4 thoughts on “Joy is at the Heart of All Meaningful Work: Finding Meaning in Academic Librarianship”

  1. Thank you for this. In the age of cynical self-justification of “Vocational Awe”, this little reminder of what’s important was a welcome change.

  2. Thanks for this post on finding the joy in our academic library work, Justin. It’s a good follow up on your portal article on developing personal librarian philosophies as a means to pursue what we find meaningful in our work. I have written some similar pieces a few years ago when I was a regular columnist for library journal. So I was glad to finally see a colleague covering some of the same territory but in new ways. Your column inspired me to revisit this topic and I’m in the process of writing a new column about it for the Charleston Hub blog I contribute here:
    If you are interested…take a look for it sometime in July…and share your thoughts with a comment if you like.

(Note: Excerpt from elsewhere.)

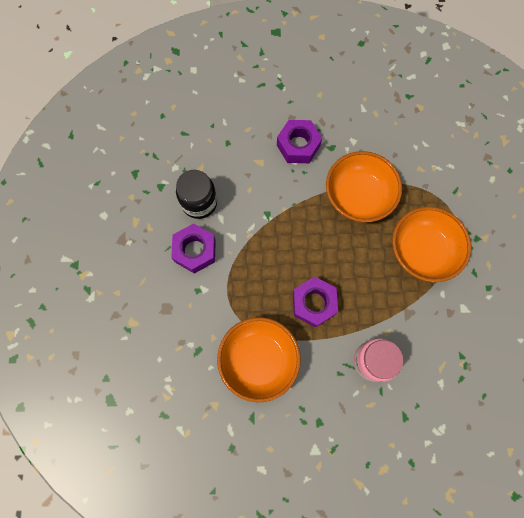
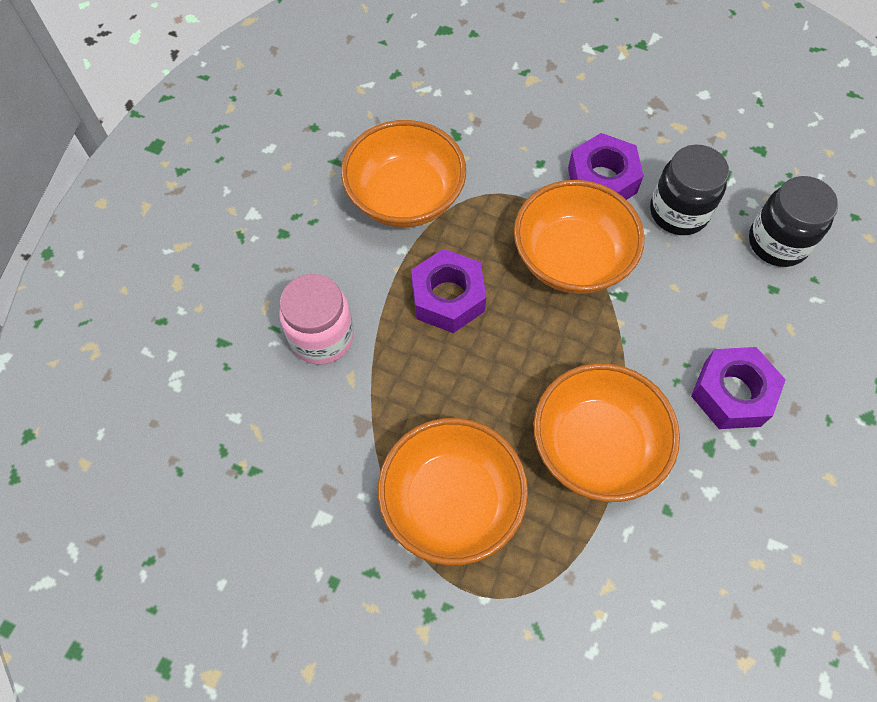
camera: 115 degrees right, 10 degrees down
none -> orange bowl [514,180,644,294]
none -> black jar [749,176,838,267]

  3. @Brad, thanks for your comment. I think there’s important and critical work being done by demystifying librarianship and identifying how problematic devotion to a profession can be. Simultaneously I think there’s a lot to be gained by recognizing what brings you joy and meaning not only in the profession, but outside of it as well. A writer that I enjoy reading on the topic of healthy work–and someone who I constantly recommend–is Anne Helen Petersen.

  4. @Steven, thanks! It’s definitely an interest of mine, and that’s great to hear you’ve been doing work on this topic. I’ll check out the Library Journal columns and be sure to keep an eye on the blog.